Again a quick word from my TT whirlwind, to capture a moment, although I am too tired for careful words. Stay with me, my beloved readers.
We’ve been given class by a few different teachers these past days. We’re encouraged to talk about our experiences of them afterwards, as both students and student teachers. I confessed that oftentimes when I come to class I’m full of reluctance. Do I love yoga or do I hate it? It’s a difficult relationship. But as my teacher observed, I do keep coming back, so that says something. Hopefully not simply that I’m a masochist…

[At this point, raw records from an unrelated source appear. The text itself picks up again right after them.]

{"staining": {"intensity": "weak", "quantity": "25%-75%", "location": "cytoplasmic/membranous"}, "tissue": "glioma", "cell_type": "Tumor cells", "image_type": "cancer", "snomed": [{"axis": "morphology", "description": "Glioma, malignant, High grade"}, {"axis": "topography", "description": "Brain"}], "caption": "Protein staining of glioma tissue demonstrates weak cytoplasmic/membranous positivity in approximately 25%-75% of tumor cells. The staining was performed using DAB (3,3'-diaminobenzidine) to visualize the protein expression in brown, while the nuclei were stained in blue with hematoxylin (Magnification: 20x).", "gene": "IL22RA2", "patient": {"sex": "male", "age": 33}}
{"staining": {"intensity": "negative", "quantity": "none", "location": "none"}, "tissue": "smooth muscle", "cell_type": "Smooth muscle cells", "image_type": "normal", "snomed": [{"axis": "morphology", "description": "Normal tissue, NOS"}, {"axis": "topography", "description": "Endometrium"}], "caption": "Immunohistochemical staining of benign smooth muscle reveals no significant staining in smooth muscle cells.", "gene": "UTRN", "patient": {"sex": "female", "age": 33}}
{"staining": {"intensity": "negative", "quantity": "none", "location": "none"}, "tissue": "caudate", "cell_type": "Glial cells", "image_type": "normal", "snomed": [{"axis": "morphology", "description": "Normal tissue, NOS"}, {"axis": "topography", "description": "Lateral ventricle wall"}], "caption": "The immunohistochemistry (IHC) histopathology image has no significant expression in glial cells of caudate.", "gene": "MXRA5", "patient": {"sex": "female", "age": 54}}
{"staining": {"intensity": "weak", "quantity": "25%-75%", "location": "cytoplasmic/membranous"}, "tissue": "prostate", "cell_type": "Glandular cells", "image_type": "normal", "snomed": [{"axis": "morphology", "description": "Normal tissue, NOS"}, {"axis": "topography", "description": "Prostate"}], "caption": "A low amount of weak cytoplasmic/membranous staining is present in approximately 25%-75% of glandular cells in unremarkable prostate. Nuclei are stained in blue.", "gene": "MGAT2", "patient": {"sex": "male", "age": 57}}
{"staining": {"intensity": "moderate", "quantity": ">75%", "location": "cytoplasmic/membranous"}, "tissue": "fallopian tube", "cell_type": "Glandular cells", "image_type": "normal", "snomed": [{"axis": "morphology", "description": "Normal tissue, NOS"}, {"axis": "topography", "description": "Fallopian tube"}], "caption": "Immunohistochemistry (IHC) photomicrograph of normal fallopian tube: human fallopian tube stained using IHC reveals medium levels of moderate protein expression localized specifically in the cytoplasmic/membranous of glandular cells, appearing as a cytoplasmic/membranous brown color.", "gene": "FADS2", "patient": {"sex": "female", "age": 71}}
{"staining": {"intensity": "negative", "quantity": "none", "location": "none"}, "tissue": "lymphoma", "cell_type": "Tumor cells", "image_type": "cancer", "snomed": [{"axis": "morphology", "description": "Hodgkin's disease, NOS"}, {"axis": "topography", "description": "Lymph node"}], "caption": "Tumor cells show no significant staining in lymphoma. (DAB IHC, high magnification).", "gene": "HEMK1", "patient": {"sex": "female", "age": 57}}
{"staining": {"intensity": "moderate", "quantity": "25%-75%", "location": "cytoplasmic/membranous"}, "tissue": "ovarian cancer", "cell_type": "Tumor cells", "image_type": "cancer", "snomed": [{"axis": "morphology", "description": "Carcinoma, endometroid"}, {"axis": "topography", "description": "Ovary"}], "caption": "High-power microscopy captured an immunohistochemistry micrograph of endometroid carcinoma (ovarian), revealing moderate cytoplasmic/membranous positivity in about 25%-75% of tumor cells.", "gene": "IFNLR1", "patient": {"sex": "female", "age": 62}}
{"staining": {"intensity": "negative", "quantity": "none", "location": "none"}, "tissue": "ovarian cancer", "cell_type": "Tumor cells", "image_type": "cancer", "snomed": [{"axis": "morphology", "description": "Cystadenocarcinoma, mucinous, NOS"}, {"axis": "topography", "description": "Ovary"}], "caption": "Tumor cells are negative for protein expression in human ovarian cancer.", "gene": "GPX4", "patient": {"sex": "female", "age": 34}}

I felt bad admitting this to my fellow students, as though I’m supposed to be relentlessly positive about yoga. Can you be a good yoga teacher who feels unsteady and ambivalent in their own practice? I play a lot with expectations and intentions in my practice. I find myself talking about this a lot these past days. How to come to the mat full of hope and anticipation, yet to expect nothing from it necessarily and be OK with that?
And these past few classes have been powerful moments, some of the strongest Yoga I’ve experienced. One class I announced I was putting my mat full in the centre of the room because I needed to feel energy around me; I needed the shared experience of practice to hold me up. And my yoga was pretty sweet that day.
The next class was really intense for me. I was dimly aware that one neighbour reached out to hold my hand in some supine pose; the other asked me if I was OK the moment we sat up at the end of the practice. I ignored both of them. I was so deep inside.
The boy on my course (yes, there’s only one) came and asked me afterwards to describe my experience. He said although I was behind him he could feel something emanating from my part of the room, waves of happiness. He had to turn round to try to identify the feeling and when he saw me, he knew it was coming from me. I couldn’t explain to him, of course. All I could do was offer the Guru mantra to him. I wasn’t trying to be clever or esoteric, but it kind of summed it up for me: a sense of repeating cycles of birth and death, a feeling of freedom and surrender, and a deep uncomplicated gratitude. A peace.
So he rolled his mat out next to mine for the following class. And afterwards he said he could feel such intense happiness coming from me. The girl on the other side who was in choking tears during much of the practice said she could feel my heart stretching out toward her all the time.
At lunchtime today I heard the boy tell the group: “if you do one thing in the rest of the course, it’s practise next to her”.
What is this? I would not have believed this kind of talk previously. And yet…
I can’t explain. It was beautiful and a little scary.
And so — I just let it go. There’s nothing else to do. No expectations. This is all too much.